Record set ->
:::

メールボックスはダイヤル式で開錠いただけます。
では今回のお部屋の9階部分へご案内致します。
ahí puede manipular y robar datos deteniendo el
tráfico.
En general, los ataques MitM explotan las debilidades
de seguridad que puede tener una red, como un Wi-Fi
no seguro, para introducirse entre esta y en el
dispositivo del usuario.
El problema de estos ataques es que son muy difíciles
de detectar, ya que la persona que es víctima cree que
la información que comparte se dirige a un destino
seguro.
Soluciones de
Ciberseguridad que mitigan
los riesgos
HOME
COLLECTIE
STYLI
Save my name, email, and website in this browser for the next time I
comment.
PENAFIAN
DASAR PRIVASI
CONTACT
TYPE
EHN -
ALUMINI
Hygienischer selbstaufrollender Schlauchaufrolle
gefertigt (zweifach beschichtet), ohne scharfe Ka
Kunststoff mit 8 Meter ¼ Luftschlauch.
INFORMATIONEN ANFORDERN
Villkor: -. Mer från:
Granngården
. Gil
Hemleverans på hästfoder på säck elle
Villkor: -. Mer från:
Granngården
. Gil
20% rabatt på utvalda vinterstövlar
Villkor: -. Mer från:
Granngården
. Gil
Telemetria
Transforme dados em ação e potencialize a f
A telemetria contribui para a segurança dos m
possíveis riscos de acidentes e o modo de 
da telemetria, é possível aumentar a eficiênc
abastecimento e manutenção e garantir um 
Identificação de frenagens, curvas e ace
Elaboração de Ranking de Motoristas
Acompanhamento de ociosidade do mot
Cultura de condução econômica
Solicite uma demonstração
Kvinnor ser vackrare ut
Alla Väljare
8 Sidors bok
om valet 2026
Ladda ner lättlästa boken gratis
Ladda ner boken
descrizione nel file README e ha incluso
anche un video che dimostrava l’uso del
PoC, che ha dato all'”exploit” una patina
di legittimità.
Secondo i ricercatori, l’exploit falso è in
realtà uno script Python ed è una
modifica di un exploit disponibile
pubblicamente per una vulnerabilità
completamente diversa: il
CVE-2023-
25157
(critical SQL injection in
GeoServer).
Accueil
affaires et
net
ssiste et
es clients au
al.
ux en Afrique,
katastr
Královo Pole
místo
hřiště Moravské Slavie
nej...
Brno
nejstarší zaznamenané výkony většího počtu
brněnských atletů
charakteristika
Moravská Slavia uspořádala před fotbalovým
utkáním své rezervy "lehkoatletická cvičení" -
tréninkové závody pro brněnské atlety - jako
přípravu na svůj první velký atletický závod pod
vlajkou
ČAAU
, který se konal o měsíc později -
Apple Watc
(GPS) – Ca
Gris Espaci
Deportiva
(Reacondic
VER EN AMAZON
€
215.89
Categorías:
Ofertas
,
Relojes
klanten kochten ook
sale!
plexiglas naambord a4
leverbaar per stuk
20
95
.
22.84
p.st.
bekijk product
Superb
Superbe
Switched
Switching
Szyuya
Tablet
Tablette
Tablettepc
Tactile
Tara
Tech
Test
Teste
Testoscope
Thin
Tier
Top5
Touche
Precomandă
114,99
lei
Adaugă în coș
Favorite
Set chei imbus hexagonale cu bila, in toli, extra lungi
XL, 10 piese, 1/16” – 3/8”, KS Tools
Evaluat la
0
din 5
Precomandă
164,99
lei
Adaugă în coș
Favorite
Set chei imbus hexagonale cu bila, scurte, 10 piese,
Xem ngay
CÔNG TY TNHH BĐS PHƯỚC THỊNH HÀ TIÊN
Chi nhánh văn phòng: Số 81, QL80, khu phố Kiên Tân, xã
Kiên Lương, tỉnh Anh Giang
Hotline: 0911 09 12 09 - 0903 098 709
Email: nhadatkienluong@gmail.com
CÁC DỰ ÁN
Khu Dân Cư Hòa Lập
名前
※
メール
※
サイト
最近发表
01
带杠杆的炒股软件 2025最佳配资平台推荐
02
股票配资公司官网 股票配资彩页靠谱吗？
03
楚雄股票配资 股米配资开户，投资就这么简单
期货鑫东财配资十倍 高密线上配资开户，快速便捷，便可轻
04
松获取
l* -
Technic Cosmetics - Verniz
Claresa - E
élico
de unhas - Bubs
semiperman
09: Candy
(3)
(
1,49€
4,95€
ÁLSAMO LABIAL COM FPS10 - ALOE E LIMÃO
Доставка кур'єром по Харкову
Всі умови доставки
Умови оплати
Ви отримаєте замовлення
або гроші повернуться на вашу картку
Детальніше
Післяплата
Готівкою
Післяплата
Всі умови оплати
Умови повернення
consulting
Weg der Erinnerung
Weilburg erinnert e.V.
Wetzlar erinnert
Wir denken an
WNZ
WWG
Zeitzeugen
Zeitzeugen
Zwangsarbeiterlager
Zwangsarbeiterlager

:::

Directive ->
Output an exact copy of each record.

The completed task ->
メールボックスはダイヤル式で開錠いただけます。
では今回のお部屋の9階部分へご案内致します。
ahí puede manipular y robar datos deteniendo el
tráfico.
En general, los ataques MitM explotan las debilidades
de seguridad que puede tener una red, como un Wi-Fi
no seguro, para introducirse entre esta y en el
dispositivo del usuario.
El problema de estos ataques es que son muy difíciles
de detectar, ya que la persona que es víctima cree que
la información que comparte se dirige a un destino
seguro.
Soluciones de
Ciberseguridad que mitigan
los riesgos
HOME
COLLECTIE
STYLI
Save my name, email, and website in this browser for the next time I
comment.
PENAFIAN
DASAR PRIVASI
CONTACT
TYPE
EHN -
ALUMINI
Hygienischer selbstaufrollender Schlauchaufrolle
gefertigt (zweifach beschichtet), ohne scharfe Ka
Kunststoff mit 8 Meter ¼ Luftschlauch.
INFORMATIONEN ANFORDERN
Villkor: -. Mer från:
Granngården
. Gil
Hemleverans på hästfoder på säck elle
Villkor: -. Mer från:
Granngården
. Gil
20% rabatt på utvalda vinterstövlar
Villkor: -. Mer från:
Granngården
. Gil
Telemetria
Transforme dados em ação e potencialize a f
A telemetria contribui para a segurança dos m
possíveis riscos de acidentes e o modo de 
da telemetria, é possível aumentar a eficiênc
abastecimento e manutenção e garantir um 
Identificação de frenagens, curvas e ace
Elaboração de Ranking de Motoristas
Acompanhamento de ociosidade do mot
Cultura de condução econômica
Solicite uma demonstração
Kvinnor ser vackrare ut
Alla Väljare
8 Sidors bok
om valet 2026
Ladda ner lättlästa boken gratis
Ladda ner boken
descrizione nel file README e ha incluso
anche un video che dimostrava l’uso del
PoC, che ha dato all'”exploit” una patina
di legittimità.
Secondo i ricercatori, l’exploit falso è in
realtà uno script Python ed è una
modifica di un exploit disponibile
pubblicamente per una vulnerabilità
completamente diversa: il
CVE-2023-
25157
(critical SQL injection in
GeoServer).
Accueil
affaires et
net
ssiste et
es clients au
al.
ux en Afrique,
katastr
Královo Pole
místo
hřiště Moravské Slavie
nej...
Brno
nejstarší zaznamenané výkony většího počtu
brněnských atletů
charakteristika
Moravská Slavia uspořádala před fotbalovým
utkáním své rezervy "lehkoatletická cvičení" -
tréninkové závody pro brněnské atlety - jako
přípravu na svůj první velký atletický závod pod
vlajkou
ČAAU
, který se konal o měsíc později -
Apple Watc
(GPS) – Ca
Gris Espaci
Deportiva
(Reacondic
VER EN AMAZON
€
215.89
Categorías:
Ofertas
,
Relojes
klanten kochten ook
sale!
plexiglas naambord a4
leverbaar per stuk
20
95
.
22.84
p.st.
bekijk product
Superb
Superbe
Switched
Switching
Szyuya
Tablet
Tablette
Tablettepc
Tactile
Tara
Tech
Test
Teste
Testoscope
Thin
Tier
Top5
Touche
Precomandă
114,99
lei
Adaugă în coș
Favorite
Set chei imbus hexagonale cu bila, in toli, extra lungi
XL, 10 piese, 1/16” – 3/8”, KS Tools
Evaluat la
0
din 5
Precomandă
164,99
lei
Adaugă în coș
Favorite
Set chei imbus hexagonale cu bila, scurte, 10 piese,
Xem ngay
CÔNG TY TNHH BĐS PHƯỚC THỊNH HÀ TIÊN
Chi nhánh văn phòng: Số 81, QL80, khu phố Kiên Tân, xã
Kiên Lương, tỉnh Anh Giang
Hotline: 0911 09 12 09 - 0903 098 709
Email: nhadatkienluong@gmail.com
CÁC DỰ ÁN
Khu Dân Cư Hòa Lập
名前
※
メール
※
サイト
最近发表
01
带杠杆的炒股软件 2025最佳配资平台推荐
02
股票配资公司官网 股票配资彩页靠谱吗？
03
楚雄股票配资 股米配资开户，投资就这么简单
期货鑫东财配资十倍 高密线上配资开户，快速便捷，便可轻
04
松获取
l* -
Technic Cosmetics - Verniz
Claresa - E
élico
de unhas - Bubs
semiperman
09: Candy
(3)
(
1,49€
4,95€
ÁLSAMO LABIAL COM FPS10 - ALOE E LIMÃO
Доставка кур'єром по Харкову
Всі умови доставки
Умови оплати
Ви отримаєте замовлення
або гроші повернуться на вашу картку
Детальніше
Післяплата
Готівкою
Післяплата
Всі умови оплати
Умови повернення
consulting
Weg der Erinnerung
Weilburg erinnert e.V.
Wetzlar erinnert
Wir denken an
WNZ
WWG
Zeitzeugen
Zeitzeugen
Zwangsarbeiterlager
Zwangsarbeiterlager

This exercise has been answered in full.